Die verteilten sich nicht mehr in der gesamten Fußgängerzone, sondern konzentrierten sich an Plätzen, erstmals waren der Döppersberg und der Kirchplatz einbezogen. Auf dem Kirchplatz gab es zudem eine kleine Schlittschuhbahn. Das kam überwiegend gut an, doch es gab auch noch Verbesserungswünsche. Deren Umsetzung wurden 2020 durch die Corona-Pandemie verhindert. Die Auflagen erlaubten keinen Weihnachtsmarkt.

Die Stadtverwaltung argumentiert, die Vertragsdauer von fünf Jahren habe dazu dienen sollen, mit den Veranstaltern Erfahrungen zu sammeln und diese als Grundlage für die folgende Ausschreibung zu nutzen.
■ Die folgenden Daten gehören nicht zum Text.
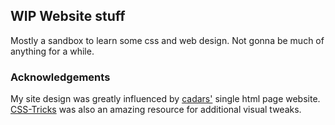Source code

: ## WIP Website stuff
Mostly a sandbox to learn some css and web design. Not gonna be much of anything for a while.

### Acknowledgements
My site design was greatly influenced by [cadars'](https://github.com/cadars/john-doe) single html page website. [CSS-Tricks](https://css-tricks.com/) was also an amazing resource for additional visual tweaks. 
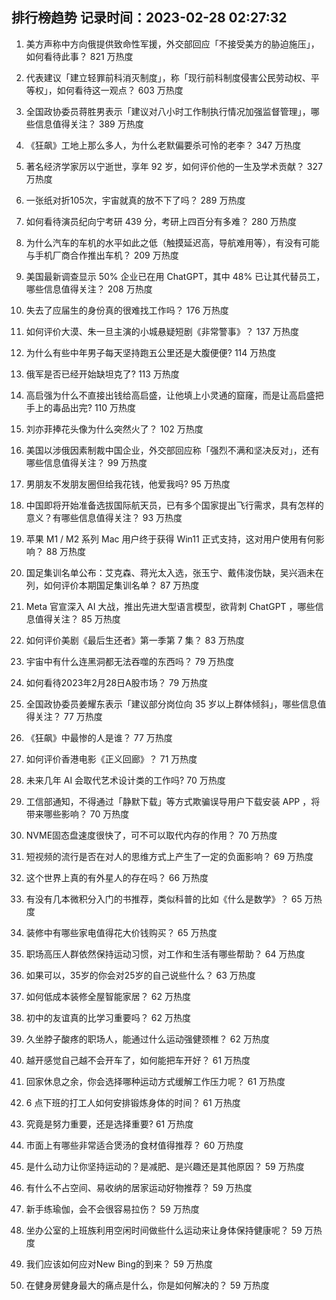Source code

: 
## 排行榜趋势 记录时间：2023-02-28 02:27:32
  
  1. 美方声称中方向俄提供致命性军援，外交部回应「不接受美方的胁迫施压」，如何看待此事？ 821 万热度
    
  2. 代表建议「建立轻罪前科消灭制度」，称「现行前科制度侵害公民劳动权、平等权」，如何看待这一观点？ 603 万热度
    
  3. 全国政协委员蒋胜男表示「建议对八小时工作制执行情况加强监督管理」，哪些信息值得关注？ 389 万热度
    
  4. 《狂飙》工地上那么多人，为什么老默偏要杀可怜的老李？ 347 万热度
    
  5. 著名经济学家厉以宁逝世，享年 92 岁，如何评价他的一生及学术贡献？ 327 万热度
    
  6. 一张纸对折105次，宇宙就真的放不下了吗？ 289 万热度
    
  7. 如何看待演员纪向宁考研 439 分，考研上四百分有多难？ 280 万热度
    
  8. 为什么汽车的车机的水平如此之低（触摸延迟高，导航难用等），有没有可能与手机厂商合作推出车机？ 209 万热度
    
  9. 美国最新调查显示 50% 企业已在用 ChatGPT，其中 48% 已让其代替员工，哪些信息值得关注？ 208 万热度
    
  10. 失去了应届生的身份真的很难找工作吗？ 176 万热度
    
  11. 如何评价大漠、朱一旦主演的小城悬疑短剧《非常警事》？ 137 万热度
    
  12. 为什么有些中年男子每天坚持跑五公里还是大腹便便? 114 万热度
    
  13. 俄军是否已经开始缺坦克了? 113 万热度
    
  14. 高启强为什么不直接出钱给高启盛，让他填上小灵通的窟窿，而是让高启盛把手上的毒品出完? 110 万热度
    
  15. 刘亦菲捧花头像为什么突然火了？ 102 万热度
    
  16. 美国以涉俄因素制裁中国企业，外交部回应称「强烈不满和坚决反对」，还有哪些信息值得关注？ 99 万热度
    
  17. 男朋友不发朋友圈但给我花钱，他爱我吗? 95 万热度
    
  18. 中国即将开始准备选拔国际航天员，已有多个国家提出飞行需求，具有怎样的意义？有哪些信息值得关注？ 93 万热度
    
  19. 苹果 M1 / M2 系列 Mac 用户终于获得 Win11 正式支持，这对用户使用有何影响？ 88 万热度
    
  20. 国足集训名单公布：艾克森、蒋光太入选，张玉宁、戴伟浚伤缺，吴兴涵未在列，如何评价本期国足集训名单？ 87 万热度
    
  21. Meta 官宣深入 AI 大战，推出先进大型语言模型，欲背刺 ChatGPT ，哪些信息值得关注？ 85 万热度
    
  22. 如何评价美剧《最后生还者》第一季第 7 集？ 83 万热度
    
  23. 宇宙中有什么连黑洞都无法吞噬的东西吗？ 79 万热度
    
  24. 如何看待2023年2月28日A股市场？ 79 万热度
    
  25. 全国政协委员姜耀东表示「建议部分岗位向 35 岁以上群体倾斜」，哪些信息值得关注？ 77 万热度
    
  26. 《狂飙》中最惨的人是谁？ 77 万热度
    
  27. 如何评价香港电影《正义回廊》？ 71 万热度
    
  28. 未来几年 AI 会取代艺术设计类的工作吗? 70 万热度
    
  29. 工信部通知，不得通过「静默下载」等方式欺骗误导用户下载安装 APP ，将带来哪些影响？ 70 万热度
    
  30. NVME固态盘速度很快了，可不可以取代内存的作用？ 70 万热度
    
  31. 短视频的流行是否在对人的思维方式上产生了一定的负面影响？ 69 万热度
    
  32. 这个世界上真的有外星人的存在吗？ 66 万热度
    
  33. 有没有几本微积分入门的书推荐，类似科普的比如《什么是数学》？ 65 万热度
    
  34. 装修中有哪些家电值得花大价钱购买？ 65 万热度
    
  35. 职场高压人群依然保持运动习惯，对工作和生活有哪些帮助？ 64 万热度
    
  36. 如果可以，35岁的你会对25岁的自己说些什么？ 63 万热度
    
  37. 如何低成本装修全屋智能家居？ 62 万热度
    
  38. 初中的友谊真的比学习重要吗？ 62 万热度
    
  39. 久坐脖子酸疼的职场人，能通过什么运动强健颈椎？ 62 万热度
    
  40. 越开感觉自己越不会开车了，如何能把车开好？ 61 万热度
    
  41. 回家休息之余，你会选择哪种运动方式缓解工作压力呢？ 61 万热度
    
  42. 6 点下班的打工人如何安排锻炼身体的时间？ 61 万热度
    
  43. 究竟是努力重要，还是选择重要? 61 万热度
    
  44. 市面上有哪些非常适合煲汤的食材值得推荐？ 60 万热度
    
  45. 是什么动力让你坚持运动的？是减肥、是兴趣还是其他原因？ 59 万热度
    
  46. 有什么不占空间、易收纳的居家运动好物推荐？ 59 万热度
    
  47. 新手练瑜伽，会不会很容易拉伤？ 59 万热度
    
  48. 坐办公室的上班族利用空闲时间做些什么运动来让身体保持健康呢？ 59 万热度
    
  49. 我们应该如何应对New Bing的到来？ 59 万热度
    
  50. 在健身房健身最大的痛点是什么，你是如何解决的？ 59 万热度
    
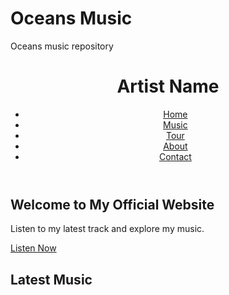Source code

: # Oceans Music
Oceans music repository
<!DOCTYPE html>
<html lang="en">
<head>
  <meta charset="UTF-8">
  <meta name="viewport" content="width=device-width, initial-scale=1.0">
  <title>Artist Name - Official Website</title>
  <link rel="stylesheet" href="styles.css">
</head>
<body>
  <!-- Header Section -->
  <header>
    <div class="logo">
      <h1>Artist Name</h1>
    </div>
    <nav>
      <ul>
        <li><a href="#home">Home</a></li>
        <li><a href="#music">Music</a></li>
        <li><a href="#tour">Tour</a></li>
        <li><a href="#about">About</a></li>
        <li><a href="#contact">Contact</a></li>
      </ul>
    </nav>
  </header>

  <!-- Hero Section (Main landing page) -->
  <section id="home" class="hero">
    <div class="hero-content">
      <h2>Welcome to My Official Website</h2>
      <p>Listen to my latest track and explore my music.</p>
      <a href="#music" class="cta-button">Listen Now</a>
    </div>
  </section>

  <!-- Music Section -->
  <section id="music">
    <h2>Latest Music</h2>
    <div class="music-player">
      <!-- Spotify Embed (or another service like SoundCloud) -->
      <iframe src="https://open.spotify.com/embed/track/tr
      /* Global styles */
* {
  margin: 0;
  padding: 0;
  box-sizing: border-box;
}

body {
  font-family: Arial, sans-serif;
  line-height: 1.6;
  background-color: #f4f4f4;
  color: #333;
}

a {
  text-decoration: none;
  color: inherit;
}

/* Header */
header {
  background: #333;
  color: #fff;
  padding: 20px;
}

header .logo h1 {
  display: inline-block;
}

header nav ul {
  list-style: none;
  float: right;
}

header nav ul li {
  display: inline;
  margin: 0 15px;
}

header nav ul li a {
  color: white;
  font-weight: bold;
  font-size: 1.1em;
}

/* Hero Section */
.hero {
  background-image: url('hero-image.jpg'); /* Replace with your image */
  background-size: cover;
  text-align: center;
  color: white;
  padding: 100px 0;
}

.hero-content h2 {
  font-size: 3em;
  margin-bottom: 10px;
}

.cta-button {
  background-color: #333;
  color: white;
  padding: 15px 30px;
  font-size: 1.2em;
  border-radius: 5px;
  transition: background-color 0.3s;
}

.cta-button:hover {
  background-color: #555;
}

/* Music Section */
#music {
  padding: 50px;
  background-color: #fff;
  text-align: center;
}

#music h2 {
  font-size: 2em;
  margin-bottom: 20px;
}

/* Tour Section */
#tour {
  background-color: #f8f8f8;
  padding: 50px;
}

#tour ul {
  list-style: none;
}

#tour ul li {
  font-size: 1.2em;
  margin-bottom: 10px;
}

/* About Section */
#about {
  padding: 50px;
  background-color: #fff;
}

/* Contact Section */
#contact {
  background-color: #f8f8f8;
  padding: 50px;
}

#contact form input, #contact form textarea {
  width: 100%;
  padding: 10px;
  margin-bottom: 10px;
  border-radius: 5px;
  border: 1px solid #ccc;
}

#contact form button {
  padding: 10px 20px;
  background-color: #333;
  color: white;
  border: none;
  border-radius: 5px;
  cursor: pointer;
}

#contact form button:hover {
  background-color: #555;
}

/* Footer */
footer {
  background-color: #333;
  color: white;
  text-align: center;
  padding: 20px;
}

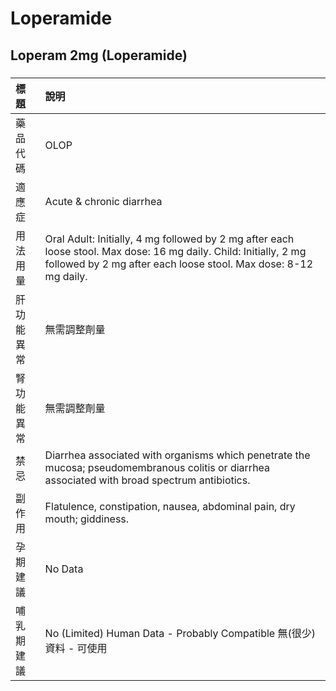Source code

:# Loperamide

## Loperam 2mg (Loperamide)

##### 

| 標題       | 說明                                                                                                                                                                                 |
|:-----------|:-------------------------------------------------------------------------------------------------------------------------------------------------------------------------------------|
| 藥品代碼   | OLOP                                                                                                                                                                                 |
| 適應症     | Acute & chronic diarrhea                                                                                                                                                             |
| 用法用量   | Oral Adult: Initially, 4 mg followed by 2 mg after each loose stool. Max dose: 16 mg daily. Child: Initially, 2 mg followed by 2 mg after each loose stool. Max dose: 8-12 mg daily. |
| 肝功能異常 | 無需調整劑量                                                                                                                                                                         |
| 腎功能異常 | 無需調整劑量                                                                                                                                                                         |
| 禁忌       | Diarrhea associated with organisms which penetrate the mucosa; pseudomembranous colitis or diarrhea associated with broad spectrum antibiotics.                                      |
| 副作用     | Flatulence, constipation, nausea, abdominal pain, dry mouth; giddiness.                                                                                                              |
| 孕期建議   | No Data                                                                                                                                                                              |
| 哺乳期建議 | No (Limited) Human Data - Probably Compatible 無(很少)資料 - 可使用                                                                                                                  |

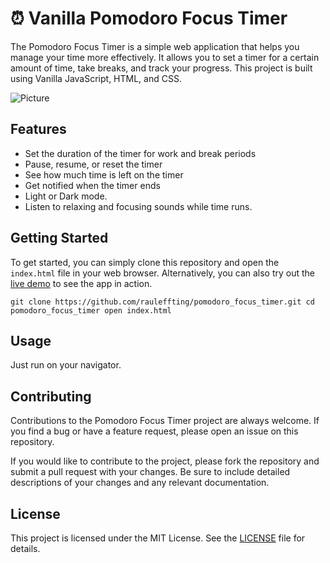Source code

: :alarm_clock: Vanilla Pomodoro Focus Timer
====================

The Pomodoro Focus Timer is a simple web application that helps you manage your time more effectively. It allows you to set a timer for a certain amount of time, take breaks, and track your progress. This project is built using Vanilla JavaScript, HTML, and CSS.

![Picture](https://user-images.githubusercontent.com/29555732/230427866-f99c5291-46e4-4019-ba4d-4f29f21898cf.png)

Features
--------

*   Set the duration of the timer for work and break periods
*   Pause, resume, or reset the timer
*   See how much time is left on the timer
*   Get notified when the timer ends
*   Light or Dark mode.
*   Listen to relaxing and focusing sounds while time runs.

Getting Started
---------------

To get started, you can simply clone this repository and open the `index.html` file in your web browser. Alternatively, you can also try out the [live demo](https://rauleffting.github.io/pomodoro_focus_timer/) to see the app in action.

`git clone https://github.com/rauleffting/pomodoro_focus_timer.git cd pomodoro_focus_timer open index.html`

Usage
-----

Just run on your navigator.

Contributing
------------

Contributions to the Pomodoro Focus Timer project are always welcome. If you find a bug or have a feature request, please open an issue on this repository.

If you would like to contribute to the project, please fork the repository and submit a pull request with your changes. Be sure to include detailed descriptions of your changes and any relevant documentation.

License
-------

This project is licensed under the MIT License. See the [LICENSE](LICENSE) file for details.
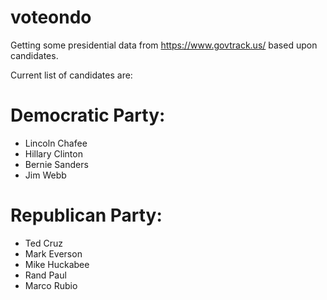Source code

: # voteondo
Getting some presidential data from https://www.govtrack.us/ based upon candidates.

Current list of candidates are:

Democratic Party:
=================
* Lincoln Chafee
* Hillary Clinton
* Bernie Sanders
* Jim Webb

Republican Party:
=================
* Ted Cruz
* Mark Everson
* Mike Huckabee
* Rand Paul
* Marco Rubio
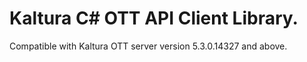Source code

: # Kaltura C# OTT API Client Library.
Compatible with Kaltura OTT server version 5.3.0.14327 and above.
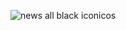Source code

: ![news all black iconicos](https://github.com/user-attachments/assets/2fbbee98-9fff-4c89-81a7-7329177c2992)
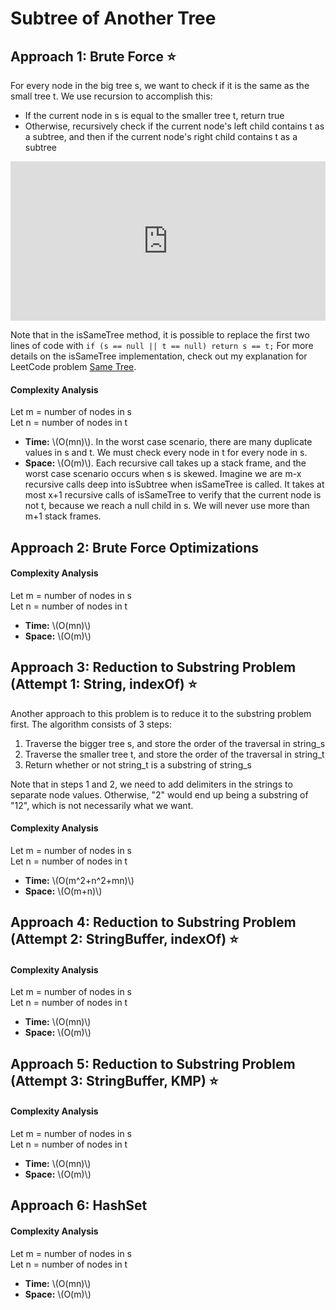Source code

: <!-- MathJax -->
<script src="https://polyfill.io/v3/polyfill.min.js?features=es6"></script>
<script id="MathJax-script" async src="https://cdn.jsdelivr.net/npm/mathjax@3/es5/tex-mml-chtml.js"></script>

# Subtree of Another Tree 

## Approach 1: Brute Force ⭐
For every node in the big tree s, we want to check if it is the same as the small tree t. We use recursion to accomplish this:
- If the current node in s is equal to the smaller tree t, return true
- Otherwise, recursively check if the current node's left child contains t as a subtree, and then if the current node's right child contains t as a subtree

<iframe src="https://leetcode.com/playground/YxKD2YGD/shared" frameBorder="0" width="100%" height="255"></iframe>

Note that in the isSameTree method, it is possible to replace the first two lines of code with `if (s == null || t == null) return s == t;`
For more details on the isSameTree implementation, check out my explanation for LeetCode problem [Same Tree](../0100_Same-Tree/Explanation.md).

#### Complexity Analysis
Let m = number of nodes in s  
Let n = number of nodes in t
- <div><b>Time:</b> \(O(mn)\). In the worst case scenario, there are many duplicate values in s and t. We must check every node in t for every node in s.</div>
- <div><b>Space:</b> \(O(m)\). Each recursive call takes up a stack frame, and the worst case scenario occurs when s is skewed. Imagine we are m-x recursive calls deep into isSubtree when isSameTree is called. It takes at most x+1 recursive calls of isSameTree to verify that the current node is not t, because we reach a null child in s. We will never use more than m+1 stack frames.</div>

## Approach 2: Brute Force Optimizations

#### Complexity Analysis
Let m = number of nodes in s  
Let n = number of nodes in t
- <div><b>Time:</b> \(O(mn)\)</div>
- <div><b>Space:</b> \(O(m)\)</div>

## Approach 3: Reduction to Substring Problem (Attempt 1: String, indexOf) ⭐
Another approach to this problem is to reduce it to the substring problem first. The algorithm consists of 3 steps:
1. Traverse the bigger tree s, and store the order of the traversal in string_s
2. Traverse the smaller tree t, and store the order of the traversal in string_t
3. Return whether or not string_t is a substring of string_s

Note that in steps 1 and 2, we need to add delimiters in the strings to separate node values. Otherwise, "2" would end up being a substring of "12", which is not necessarily what we want.

#### Complexity Analysis
Let m = number of nodes in s  
Let n = number of nodes in t
- <div><b>Time:</b> \(O(m^2+n^2+mn)\)</div>
- <div><b>Space:</b> \(O(m+n)\)</div>

## Approach 4: Reduction to Substring Problem (Attempt 2: StringBuffer, indexOf) ⭐

#### Complexity Analysis
Let m = number of nodes in s  
Let n = number of nodes in t
- <div><b>Time:</b> \(O(mn)\)</div>
- <div><b>Space:</b> \(O(m)\)</div>

## Approach 5: Reduction to Substring Problem (Attempt 3: StringBuffer, KMP) ⭐

#### Complexity Analysis
Let m = number of nodes in s  
Let n = number of nodes in t
- <div><b>Time:</b> \(O(mn)\)</div>
- <div><b>Space:</b> \(O(m)\)</div>

## Approach 6: HashSet

#### Complexity Analysis
Let m = number of nodes in s  
Let n = number of nodes in t
- <div><b>Time:</b> \(O(mn)\)</div>
- <div><b>Space:</b> \(O(m)\)</div>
Die Veranstalter sollten Planungssicherheit und Investitionsmöglichkeiten erhalten. Um den Vertragszweck zu erreichen, sei die Verlängerung angemessen, so die Verwaltung. Zudem sei sie angesichts der wirtschaftlichen Ausfälle für die Veranstalter auch ein Akt der Fairness und ein Beitrag zum Erhalt von Arbeitsplätzen.